== Questions ==
- A) Translate this sentence from the German shepherd puppy forum thread into Spanish: "Professional breeders are professional because they are responsible."
- B) In the German shepherd puppy forum thread, at what age does BrittanyC want to start raising the new puppy?

I have come to realize that the only way to fill this void is to carry on and try to find his counterpart. If anyone can help me find a male pup in the New England area it would be greatly appreciated. I have seen one but knew it wasn't my little boy. I know that "professional breeders" are expensive and I can not spend the money on them.

Any help is appreciated to find my new boy, or to help cope with the loss. Thank you GSD family!


http://[URL=http://s611.photobucket.com/user/05eclipse05/media/image_zpsb9b2e383.jpg.html]







[/URL]


----------



## onyx'girl (May 18, 2007)

I'm sorry for Gizmo and his sisters tragic demise. 

Professional breeders are professional because they are responsible. Better to save up and support a good breeder than the ones that take the shortcuts...in the end, the price of the pup is the least you'll fork out. I don't think people here will suggest any breeders that are not doing the breed justice.

So sorry for your loss....:halogsd:


----------



## Stevenzachsmom (Mar 3, 2008)

I am so sorry. How tragic. 

Jane is right. Save your money and go with a reputable breeder. You truly will save money in the long run. And Heaven knows - you don't need any more heartache.


----------



## APBTLove (Feb 23, 2009)

Poor little angel. Accidents happen. 

Have you considered adoption? I don't want to derail your thread, but perhaps a local rescue can help you find the right puppy. Pure GSD pups do end up homeless more than you'd think.

Rest in peace little ones.


----------



## BrittanyC (Apr 9, 2013)

APBTLove said:


> Poor little angel. Accidents happen.
> 
> Have you considered adoption? I don't want to derail your thread, but perhaps a local rescue can help you find the right puppy. Pure GSD pups do end up homeless more than you'd think.
> 
> Rest in peace little ones.


I do think I would prefer adopting if it came down to it. Problem is we are set on wanting to raise him from 8-10 weeks old. I guess contacting my local shelter couldn't hurt, thanks for the idea!


----------



## curedba (Mar 31, 2013)

I am so sorry to hear of your loss but this person is right don't waste your time on the "cheap" puppies they usually will come from byb and may have a lot of health issues you are better to wait and save up for one from a reputable breeder who will help you if need be the whole dogs life. They may cost more but are worth every penny

[quote;3447114]I'm sorry for Gizmo and his sisters tragic demise. 

Professional breeders are professional because they are responsible. Better to save up and support a good breeder than the ones that take the shortcuts...in the end, the price of the pup is the least you'll fork out. I don't think people here will suggest any breeders that are not doing the breed justice.

== Extracted data ==

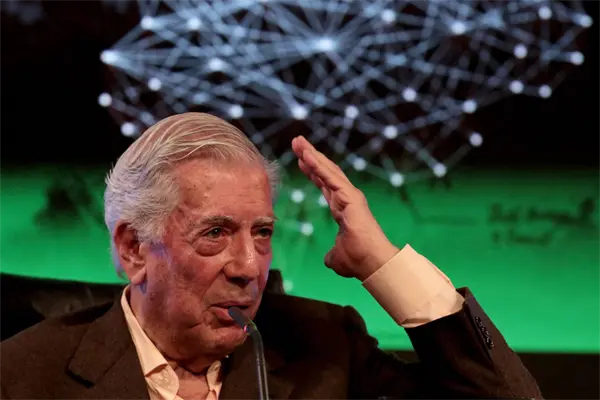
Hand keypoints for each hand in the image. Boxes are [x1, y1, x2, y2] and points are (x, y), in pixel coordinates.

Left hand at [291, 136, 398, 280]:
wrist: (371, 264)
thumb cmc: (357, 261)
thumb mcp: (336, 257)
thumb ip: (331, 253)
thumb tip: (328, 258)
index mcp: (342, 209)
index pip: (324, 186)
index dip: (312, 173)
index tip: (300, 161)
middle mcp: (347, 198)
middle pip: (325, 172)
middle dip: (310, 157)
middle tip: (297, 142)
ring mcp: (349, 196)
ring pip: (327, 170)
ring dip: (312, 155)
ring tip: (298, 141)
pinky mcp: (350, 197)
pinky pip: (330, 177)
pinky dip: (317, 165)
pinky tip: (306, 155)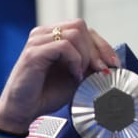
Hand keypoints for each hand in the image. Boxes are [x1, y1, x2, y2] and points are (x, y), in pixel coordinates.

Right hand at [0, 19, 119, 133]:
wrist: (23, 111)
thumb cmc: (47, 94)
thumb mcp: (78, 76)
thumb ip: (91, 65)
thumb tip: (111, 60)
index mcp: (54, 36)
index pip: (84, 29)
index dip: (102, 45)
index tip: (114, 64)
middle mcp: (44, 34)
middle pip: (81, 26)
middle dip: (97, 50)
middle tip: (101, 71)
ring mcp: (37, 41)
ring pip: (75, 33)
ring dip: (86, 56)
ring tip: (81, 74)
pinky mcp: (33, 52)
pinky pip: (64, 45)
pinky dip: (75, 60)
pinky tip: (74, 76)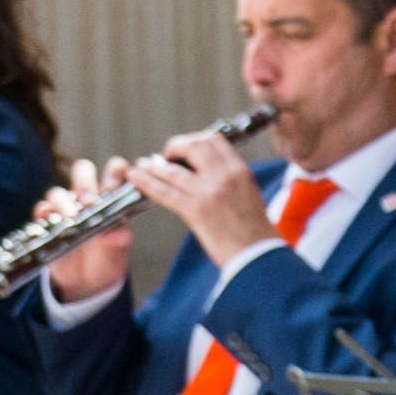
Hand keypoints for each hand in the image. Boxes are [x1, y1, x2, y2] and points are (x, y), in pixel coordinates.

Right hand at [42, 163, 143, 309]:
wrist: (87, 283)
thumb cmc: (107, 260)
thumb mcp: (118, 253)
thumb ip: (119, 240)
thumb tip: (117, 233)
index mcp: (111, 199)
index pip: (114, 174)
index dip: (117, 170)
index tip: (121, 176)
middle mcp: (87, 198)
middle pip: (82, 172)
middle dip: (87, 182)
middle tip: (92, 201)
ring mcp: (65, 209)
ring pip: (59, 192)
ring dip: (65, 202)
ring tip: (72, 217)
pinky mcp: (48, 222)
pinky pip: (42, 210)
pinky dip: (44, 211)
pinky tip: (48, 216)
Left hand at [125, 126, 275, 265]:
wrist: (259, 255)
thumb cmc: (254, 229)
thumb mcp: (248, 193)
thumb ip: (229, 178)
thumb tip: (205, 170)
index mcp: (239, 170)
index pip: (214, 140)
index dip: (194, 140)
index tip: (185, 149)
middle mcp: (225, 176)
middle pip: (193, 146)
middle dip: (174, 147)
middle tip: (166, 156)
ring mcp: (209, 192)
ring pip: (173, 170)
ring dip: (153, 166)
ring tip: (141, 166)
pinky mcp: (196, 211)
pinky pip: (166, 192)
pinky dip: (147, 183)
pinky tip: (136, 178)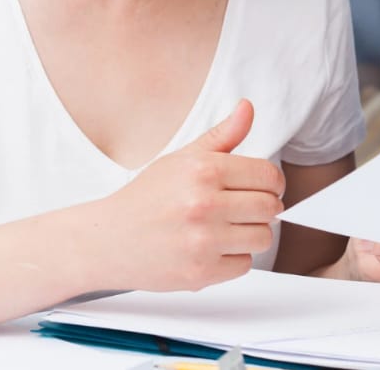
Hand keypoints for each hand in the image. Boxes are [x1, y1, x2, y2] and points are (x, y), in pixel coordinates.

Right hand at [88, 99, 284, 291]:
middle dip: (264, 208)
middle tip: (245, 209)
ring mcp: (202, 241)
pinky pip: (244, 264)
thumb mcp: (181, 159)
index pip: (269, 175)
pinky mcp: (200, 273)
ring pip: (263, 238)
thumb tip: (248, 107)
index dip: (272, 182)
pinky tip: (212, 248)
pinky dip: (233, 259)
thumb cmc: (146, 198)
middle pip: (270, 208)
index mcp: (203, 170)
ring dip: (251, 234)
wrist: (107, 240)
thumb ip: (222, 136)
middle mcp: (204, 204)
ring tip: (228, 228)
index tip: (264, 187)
--
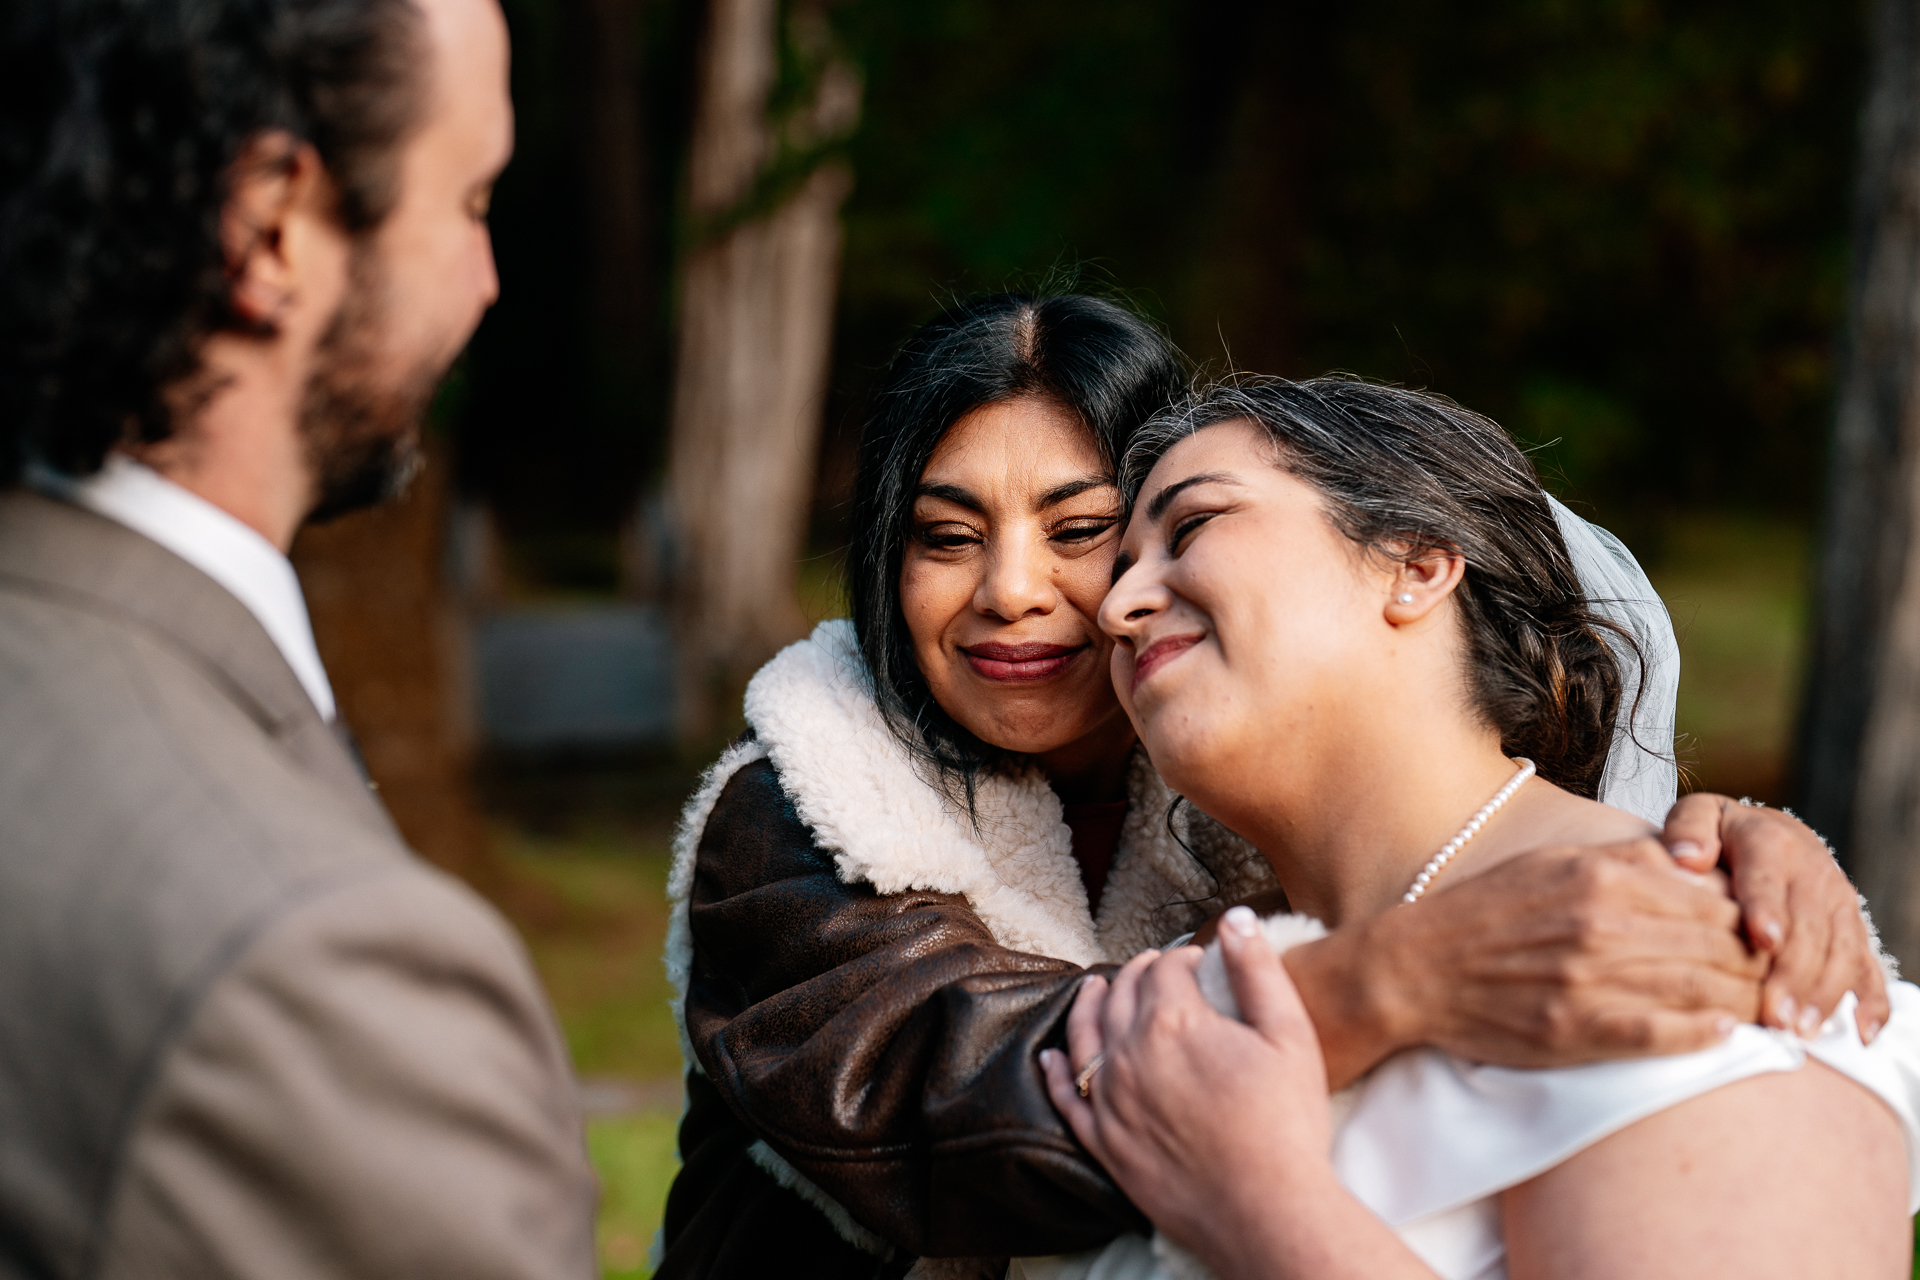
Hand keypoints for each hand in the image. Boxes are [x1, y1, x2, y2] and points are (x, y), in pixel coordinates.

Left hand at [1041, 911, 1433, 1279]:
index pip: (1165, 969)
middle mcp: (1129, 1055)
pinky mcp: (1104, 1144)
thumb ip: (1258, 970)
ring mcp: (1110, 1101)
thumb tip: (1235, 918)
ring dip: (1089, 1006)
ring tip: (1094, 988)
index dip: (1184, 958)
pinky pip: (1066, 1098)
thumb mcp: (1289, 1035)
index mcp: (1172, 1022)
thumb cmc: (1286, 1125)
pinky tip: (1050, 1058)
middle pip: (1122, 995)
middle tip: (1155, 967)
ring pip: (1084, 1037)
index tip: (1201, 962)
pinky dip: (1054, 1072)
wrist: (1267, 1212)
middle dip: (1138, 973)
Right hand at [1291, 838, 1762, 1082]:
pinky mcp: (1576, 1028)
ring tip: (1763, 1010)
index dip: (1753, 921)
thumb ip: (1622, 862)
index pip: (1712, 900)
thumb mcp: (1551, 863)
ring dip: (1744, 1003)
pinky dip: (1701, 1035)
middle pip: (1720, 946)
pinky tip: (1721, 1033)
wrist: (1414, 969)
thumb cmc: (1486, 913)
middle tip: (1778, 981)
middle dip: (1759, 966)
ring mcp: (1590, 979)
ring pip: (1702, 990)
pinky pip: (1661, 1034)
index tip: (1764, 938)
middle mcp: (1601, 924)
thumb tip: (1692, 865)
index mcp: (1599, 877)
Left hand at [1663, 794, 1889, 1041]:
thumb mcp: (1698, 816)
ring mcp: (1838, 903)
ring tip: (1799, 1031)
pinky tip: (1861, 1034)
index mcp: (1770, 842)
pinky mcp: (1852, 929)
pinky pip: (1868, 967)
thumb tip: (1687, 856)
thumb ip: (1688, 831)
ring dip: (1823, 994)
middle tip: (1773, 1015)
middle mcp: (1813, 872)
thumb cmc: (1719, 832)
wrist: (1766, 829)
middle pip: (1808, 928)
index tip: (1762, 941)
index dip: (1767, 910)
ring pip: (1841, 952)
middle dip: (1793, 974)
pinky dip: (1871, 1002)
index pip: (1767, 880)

== Solved problems ==
- A) Los criadores profesionales son profesionales porque son responsables.

- B) From 8 to 10 weeks old.